I strongly agree with you about sqlalchemy being the gateway drug to
pylons. I was just looking for an ORM at the time, and sqlalchemy
stands out as the one to try when you are doing that search. Shortly
afterwards, while I wasn't looing, it just sort of walked me over to
Pylons.

-- Will


On Aug 21, 9:48 pm, Didip Kerabat <[email protected]> wrote:
>  From my experience both are not ridiculously hard to deploy. Even  
> though pylons have more options. It's  a hard sell on that one, i  
> think. On the other hand, isn't django having problem with wsgi?
>
> Also, sqlalchemy has far more value to me than django orm. Can we  
> highlight the fact that it is easy to get up to speed in web dev using  
> sqlalchemy?
>
> We can also appeal to front end devs, the same way rails does. Django  
> opinion towards designer hurts them, imo.

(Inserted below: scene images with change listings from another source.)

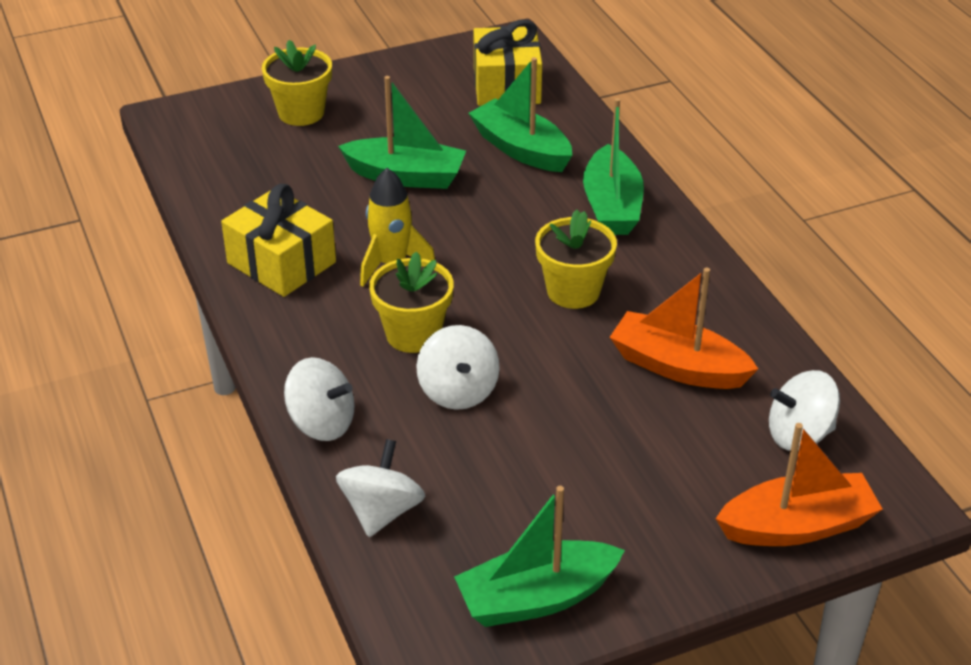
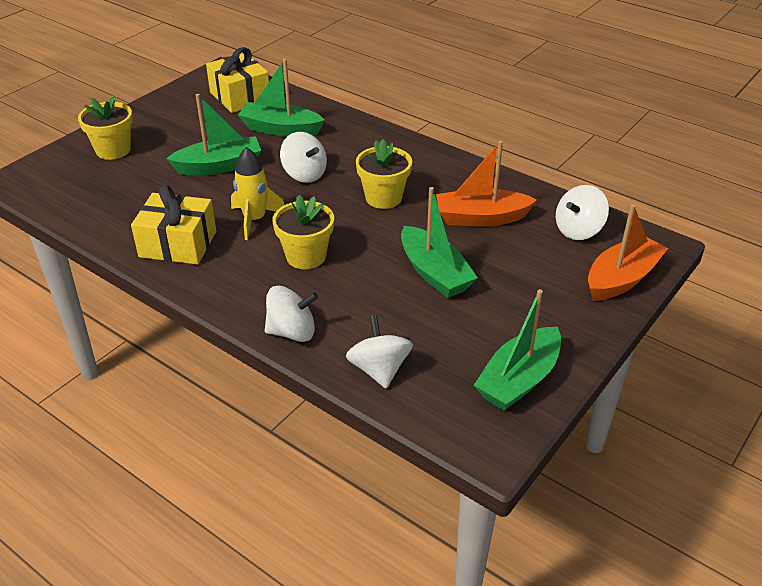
camera: 30 degrees left, 0 degrees up
(458, 391) = (364, 279): white spinning top -> white spinning top (304, 174)
(612, 206) = (364, 144): green boat -> green boat (434, 273)

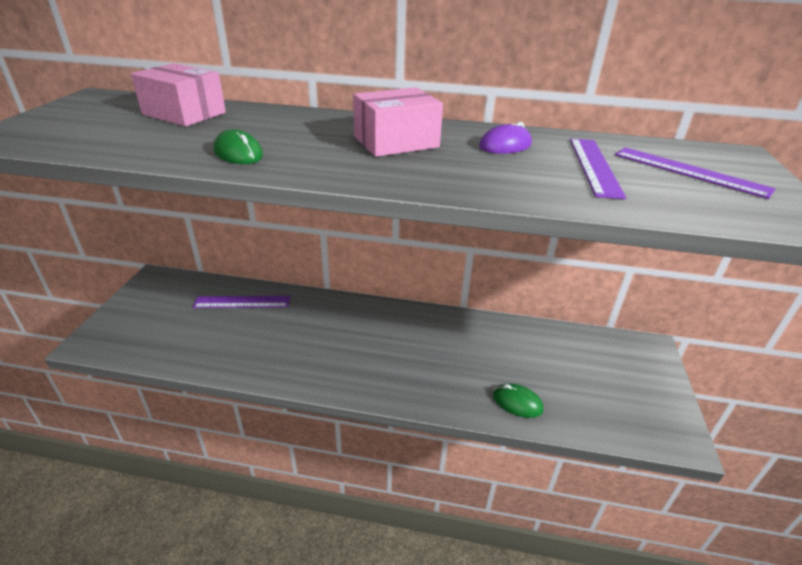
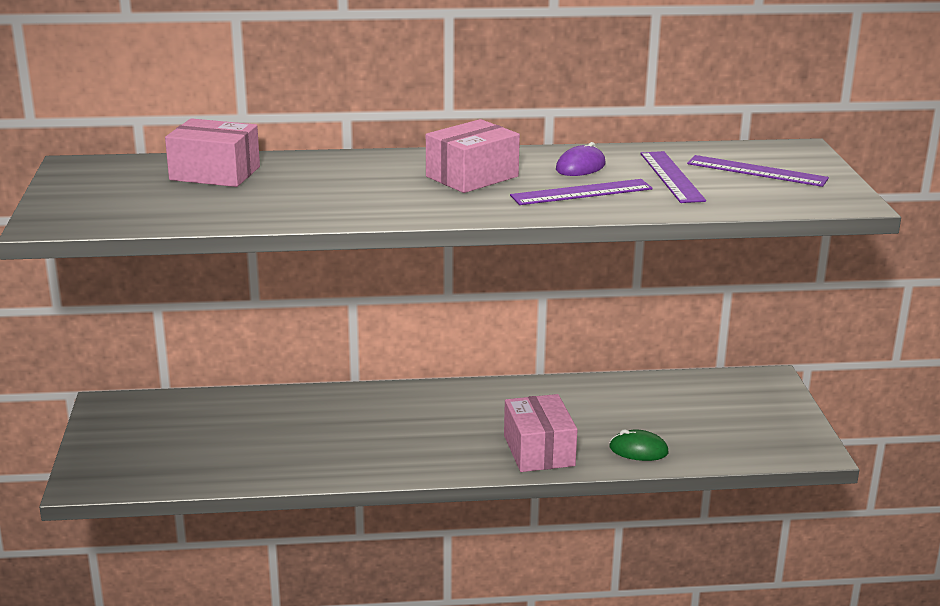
camera: 15 degrees left, 10 degrees down
(238, 153) = (327, 206): green mouse -> none
(242, 302) = (253, 411): purple ruler -> purple ruler (581, 192)
(432, 385) = (538, 450): none -> pink box

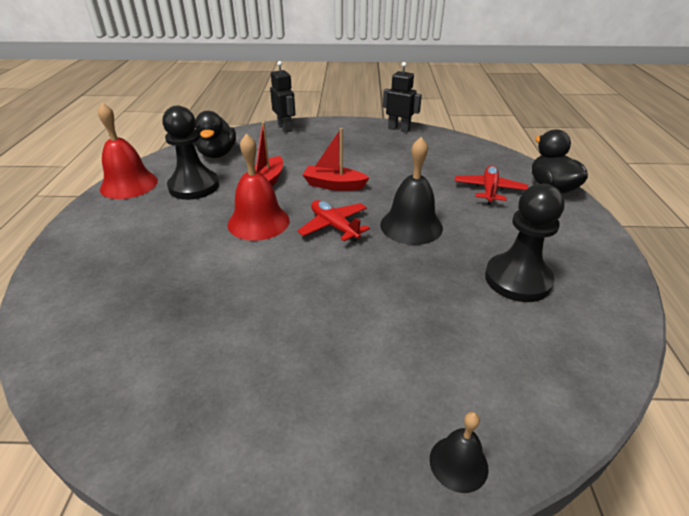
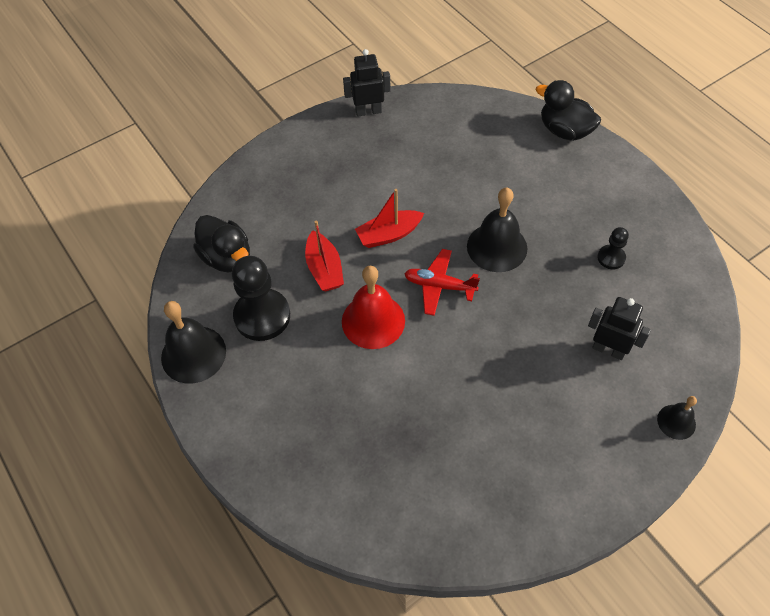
camera: 35 degrees left, 20 degrees up
(129, 184) = (193, 354): red bell -> black bell
(285, 128) = (250, 174): black robot -> black robot (608, 349)
(489, 190) = (520, 163): red plane -> none
(517, 279) = (611, 258): black pawn -> black pawn, size x0.51

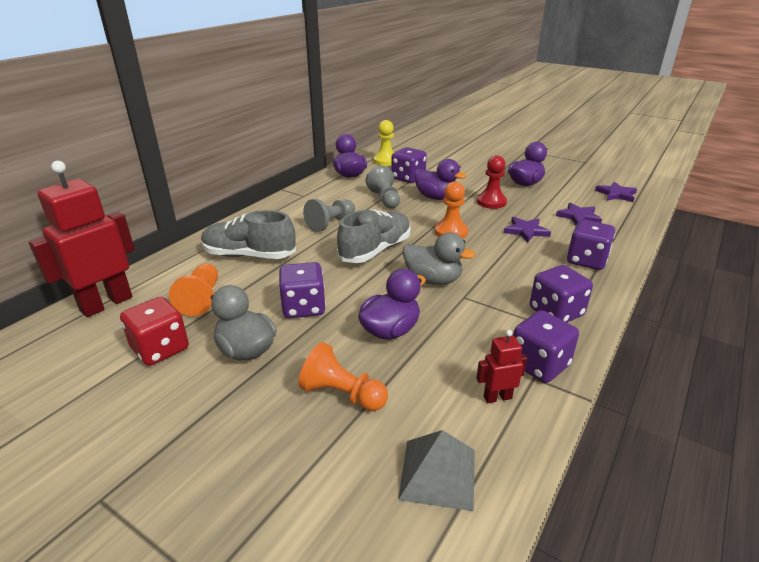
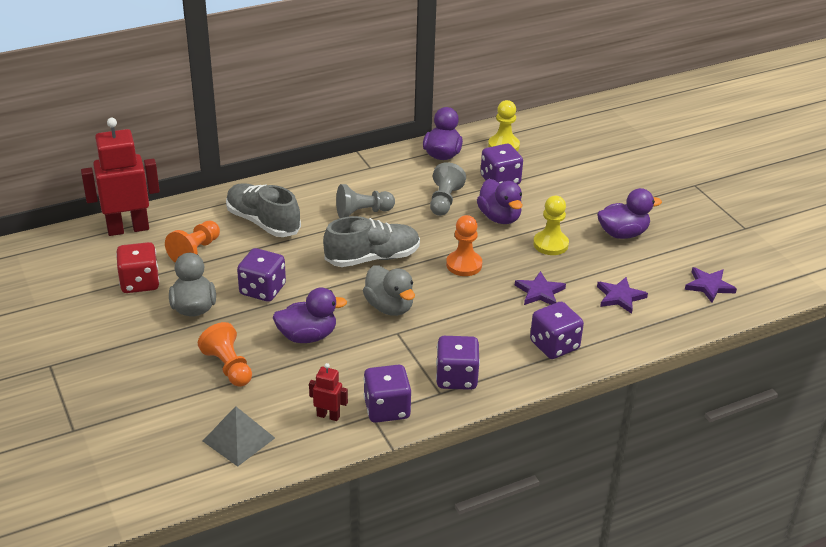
camera: 30 degrees right, 5 degrees up
(491, 202) = (550, 244): red pawn -> yellow pawn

We should highlight the fact  
> that mako is powerful, easy to use, and doesn't assume that designers  
> are stupid.
>
> My 20 cents,
>
> Didip
>
> On Aug 21, 2009, at 4:42 PM, Wyatt Baldwin  
>
> <[email protected]> wrote:
>
> > On Aug 21, 3:35 pm, mickgardner <[email protected]> wrote:
> >> ...
> >> I think one clear advantage that pylons is easily deployed, far above
> >> Django or other python based apps..
>
> > Just to make sure I understand... are you saying Pylons apps are much
> > easier to deploy compared to Django apps? Or are you saying that they
> > *should* be? I agree with the latter but not the former.